Week 13: Social/Mobile Technologies

Farley's article reminds me of Lessig's The Future of Ideas; they discuss the history of spectrum and its allocation, monopolies, and innovation. As Jordan points out, government regulation often stunts market growth by allowing conditions that give rise to monopolies—which discourage disruptive technologies, like mobile phones. The article reminds us that although we may think the US is a leader of technological innovation, we often lag behind. And I wonder how this has impacted and will continue to impact the US's standing as a technological innovation leader in the global marketplace. One of Friedman's points in The World is Flat (whatever you might think of the book) is that the US needs to encourage innovation and entrepreneurism to maintain its competitive and comparative advantages in a global market. As mobile technologies become more important, it seems that we are at a disadvantage.
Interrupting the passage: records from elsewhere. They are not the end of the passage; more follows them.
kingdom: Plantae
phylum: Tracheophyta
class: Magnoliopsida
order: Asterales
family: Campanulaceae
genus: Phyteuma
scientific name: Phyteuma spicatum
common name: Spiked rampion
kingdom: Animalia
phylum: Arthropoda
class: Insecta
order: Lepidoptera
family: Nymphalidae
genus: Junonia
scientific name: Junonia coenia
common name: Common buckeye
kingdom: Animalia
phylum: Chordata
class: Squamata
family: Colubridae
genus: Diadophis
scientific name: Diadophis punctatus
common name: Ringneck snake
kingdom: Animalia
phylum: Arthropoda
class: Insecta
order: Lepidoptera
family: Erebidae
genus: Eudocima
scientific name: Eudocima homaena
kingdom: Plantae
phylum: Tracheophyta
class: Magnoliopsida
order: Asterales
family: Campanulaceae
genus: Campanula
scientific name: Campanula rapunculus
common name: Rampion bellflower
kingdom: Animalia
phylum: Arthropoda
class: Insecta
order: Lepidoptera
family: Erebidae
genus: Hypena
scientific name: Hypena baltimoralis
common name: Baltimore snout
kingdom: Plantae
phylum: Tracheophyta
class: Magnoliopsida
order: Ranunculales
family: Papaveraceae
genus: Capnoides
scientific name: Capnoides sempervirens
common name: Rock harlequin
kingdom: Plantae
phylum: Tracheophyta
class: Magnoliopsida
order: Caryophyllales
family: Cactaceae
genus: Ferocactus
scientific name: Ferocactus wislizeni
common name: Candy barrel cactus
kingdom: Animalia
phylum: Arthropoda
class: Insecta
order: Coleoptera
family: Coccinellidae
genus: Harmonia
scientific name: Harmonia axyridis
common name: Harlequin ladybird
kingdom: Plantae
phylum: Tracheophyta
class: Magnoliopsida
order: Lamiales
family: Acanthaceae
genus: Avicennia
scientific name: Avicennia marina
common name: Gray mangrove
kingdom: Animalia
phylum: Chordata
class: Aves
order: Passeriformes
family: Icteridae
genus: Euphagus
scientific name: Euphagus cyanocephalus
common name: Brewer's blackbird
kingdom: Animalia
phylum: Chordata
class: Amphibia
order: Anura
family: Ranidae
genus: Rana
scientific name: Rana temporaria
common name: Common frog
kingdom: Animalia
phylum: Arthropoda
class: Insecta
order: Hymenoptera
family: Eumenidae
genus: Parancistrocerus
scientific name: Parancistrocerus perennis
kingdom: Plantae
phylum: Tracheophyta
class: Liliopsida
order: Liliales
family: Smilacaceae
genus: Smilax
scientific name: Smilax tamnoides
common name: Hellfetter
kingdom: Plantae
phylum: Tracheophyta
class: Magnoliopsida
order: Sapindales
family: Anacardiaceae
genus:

Jacob's rant sums up my feelings about Mann, Nolan, and Wellman's "Sousveillance." The idea of sousveillance is good, this article is not. There is a difference between surveilling the surveillers and accosting employees who happen to be working that day. Similarly, MNW's point about "deferral to authority" is a good one. Deferral to authority has been the defense of violent evil doers, and often is the reason good people do bad things (see Zimbardo's The Lucifer Effect). But, I do not see how their article helps to uncover or disrupt this aspect of our society and culture.

Dourish and Bell (DB) discuss space as an infrastructure through which we experience the world. I like their discussion of how different citizens experience the same place differently. I was reminded of how Jordan and I struggled to navigate the streets of downtown Raleigh because we knew neither street names nor landmarks, i.e., bars. So, we were left to wander with Jordan lamenting, or demanding, that all city streets should be named by numbers and avenues/streets. Doing so would allow anyone to quickly find their way in an unfamiliar city. But, what would be lost?  DB write, "The naming of streets in an infrastructure for encountering and experiencing the city in terms of regions, paths, and flows—street naming defines patterns of sameness and difference that critically define what you see when you look around you" (p. 4). How do street names define and express a city?

DB state that pervasive computing can facilitate communal activities: "In focusing on the practical organization of space, we want to draw attention to a mutually constitutive relationship between collective understandings of spaces and the practices and activities that people carry out in them" (p. 5). However, they also realize that pervasive computing could be an impediment to the local organization of interaction (p. 6). For example, they discuss how art is both a public and private experience: "Art is experienced, critically, not in isolation, but in a space that is moved through and that is occupied simultaneously by others, both companions and strangers. That the experience of art is often a private phenomenon, it is conducted in a public space" (p. 8). As pervasive computing becomes more…pervasive, how will that affect our experience public space? It seems that if most people are occupied by their mobile technologies, they may be moving through the same space, but having completely different experiences—much like how people view and understand art. Then again, how this different from how people have always experienced public space?

DB note that mobile technologies, by breaking the barriers between public/private and physical/virtual spaces, rupture existing social protocols: "The problem with technologies that erase these boundaries then is not simply that they fail, themselves, to recognize socially relevant distinctions, but that they undermine the mechanisms by which members of society can demonstrate, to each other, their sensitivity to these nuances" (p. 13). Cell phones are not annoying, but they allow people to be annoying in new ways. Recall Jonathan Franzen, who I included in my presentation, said that he found nothing more offensive than someone who says, “I love you” on their cell phone in a public space. No cell phone signs and spaces become a way to help determine social protocols. As Goffman might say, we do not yet have fully written social scripts for cell phone usage.

Dr. Silva's hybrid spaces raises many of the same issues as DB, especially with the idea of enfolded space—which, as Jacob notes, can boggle the mind, or mindbottling. I also like Dr. Silva's point that interfaces change social interaction: "Every shift in the meaning of an interface requires the re-conceptualization of the type of social relationships and spaces it mediates" (p. 3). We can see this with different mobile phone interfaces. Although I do not have a RAZR, I have heard that their interface is terrible, affecting how users use it to interact with others. The iPhone made it easier and, let’s be honest, cooler, hipper, awesomer to access the mobile web, though I wonder how much of that had to do with the packaged data plan. If you have to pay for it, you may as well use it. Which raises another question: will the general population in the US only really start to adopt and use the mobile internet and location-based games if data plans as opposed to minutes become standard?

Silva notes that the mobile internet and mobile networks help users to find people in public places (p. 20). But as more people begin to use these features, it seems these technologies and applications will become even better ways to avoid people. Jordan says, and I am sure he is not alone, that he uses Facebook to communicate with certain people, yet avoiding face-to-face interaction. So, I guess I wonder if there will be a backlash to all this connectivity. Or will everyone be both surveillers and sousveillers, and at the same time? Soursveillance?